Maar om te bewijzen dat een behandeling doeltreffend is, moet zij worden getest in klinische proeven waarbij patiënten willekeurig worden aangewezen om het experimentele geneesmiddel of een placebo te ontvangen. Er werd een klinische proef met GDNF uitgevoerd, maar helaas bleek dat de behandeling van de hersenen met GDNF de bewegingsverschijnselen bij Parkinson-patiënten niet significant verbeterde in vergelijking met patiënten die de placebo kregen.

Ondanks pogingen om de levering van GDNF aan de hersenen te verbeteren, leverde een placebogecontroleerde klinische proef van 2019 met GDNF nog steeds teleurstellende resultaten op. Dit was een enorme klap voor de Parkinson-gemeenschap en heeft ertoe geleid dat onderzoekers het potentiële voordeel van neurotrofe factoren in twijfel trekken.

Een illustratie van een brain-derive neurotrophic factor molecule.
Een brain-derived neurotrophic factor (BDNF) molecule. StudioMolekuul/

Maar ons onderzoek heeft veelbelovende resultaten opgeleverd voor een andere neurotrofe factor, GDF5 genaamd. Deze neurotrofe factor is verwant aan GDNF, maar werkt op een andere manier op dopamineneuronen. GDF5 speelt een belangrijke rol in de normale ontwikkeling en werking van dopamineneuronen. Onze laboratoriumstudies hebben aangetoond dat GDF5 beschermende effecten heeft op deze neuronen, die even krachtig zijn als de effecten van GDNF.

Onze meest recente studie, gepubliceerd in het tijdschrift Brain, toonde aan dat GDF5 gunstige effecten had in een rattenmodel van Parkinson, waarin GDNF eerder ondoeltreffend bleek te zijn. Met dit specifieke rattenmodel konden we de ziekte van Parkinson bij mensen beter nabootsen dan met de rattenmodellen die waren gebruikt in de eerdere studies naar GDNF – en die hadden geleid tot de goedkeuring van de klinische proeven.
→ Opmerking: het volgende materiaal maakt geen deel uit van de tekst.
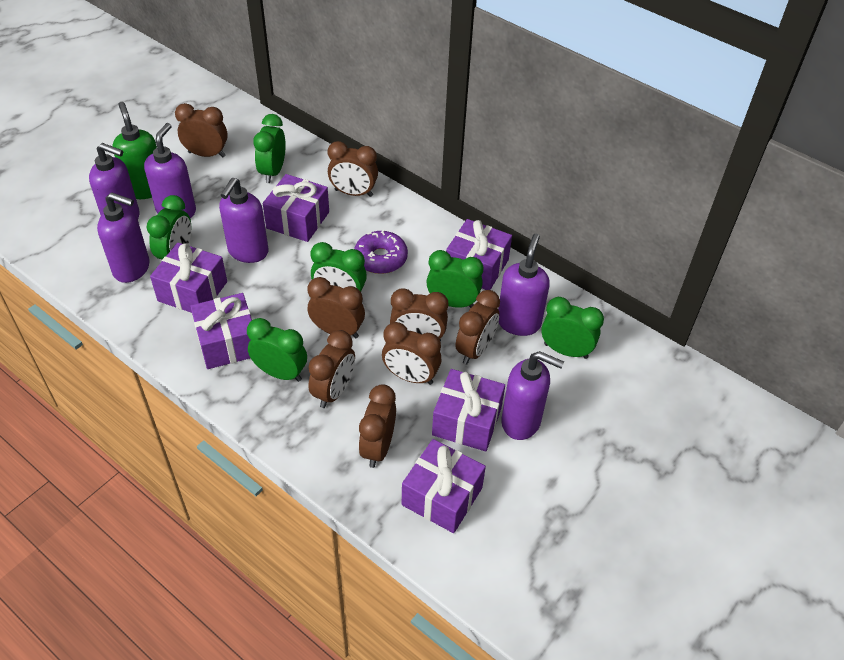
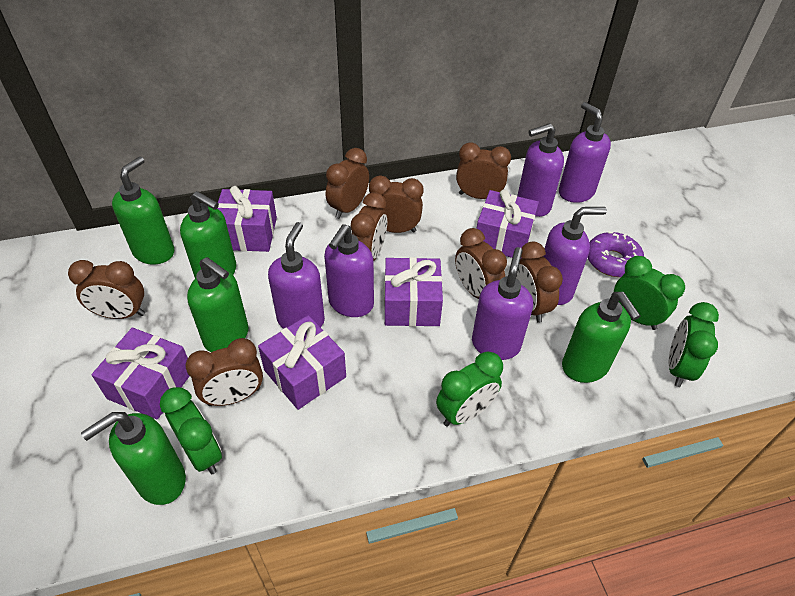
green clock: [147,195,191,259] [247,318,307,382] [253,114,286,183] [310,242,367,292] [426,250,484,308] [541,297,604,359] = 6 -> [160,387,222,474] [436,352,503,427] [614,256,685,330] [669,302,719,387] = 4
green soap dispenser: [113,102,157,199] = 1 -> [81,412,186,505] [112,157,174,265] [180,191,236,278] [187,257,248,352] [562,292,641,383] = 5
purple gift: [150,242,227,313] [190,293,252,369] [263,174,329,242] [402,439,486,533] [432,369,505,451] [446,219,512,290] = 6 -> [92,328,190,420] [217,186,277,252] [258,315,346,410] [384,257,443,326] [476,189,539,258] = 5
Voor onze studie hebben we een overmaat van alfa-synucleïne (een eiwit waarvan wordt gedacht dat het betrokken is bij Parkinson) in de hersenen toegediend om de ziekte van Parkinson na te bootsen. Vervolgens brachten we het gen voor de productie van menselijk GDF5-eiwit in de hersenen in. Zes maanden later telden we het aantal dopamineneuronen in de hersenen. We ontdekten dat ongeveer 40-50% van de dopamineneuronen was afgestorven in de onbehandelde groep, maar dit werd niet gezien in de groep die behandeld werd met GDF5. We ontdekten ook dat GDF5 de hoeveelheid dopamine in de hersenen deed toenemen. Onze volgende stap is te bestuderen in welk stadium van de ziekte GDF5 het best aan de hersenen kan worden toegediend om de voortgang van de ziekte te vertragen.

Een reden die onderzoekers hebben aangevoerd om de mislukking van de klinische proeven met GDNF te verklaren, is dat een eiwit genaamd RET in de hersenen kan worden vernietigd wanneer een persoon Parkinson ontwikkelt. RET is nodig opdat GDNF zou inwerken op dopamineneuronen. Maar GDF5 werkt via een andere route en heeft dus geen RET nodig. Uit onze studie bleek ook dat de celbestanddelen die GDF5 nodig heeft om op dopamineneuronen in te werken, niet door de ziekte van Parkinson worden vernietigd.

De belangrijkste bevindingen die wij hebben gedaan, zijn dat GDF5 beschermende effecten heeft op dopamineneuronen in het best bekende laboratoriummodel van Parkinson en dat de celbestanddelen die nodig zijn voor de werking van GDF5 niet vernietigd worden door de ziekte van Parkinson. Dit zijn zeer veelbelovende resultaten en betekenen dat de zoektocht naar een nieuwe therapie voor Parkinson, gericht op neurotrofe factoren, moet worden voortgezet.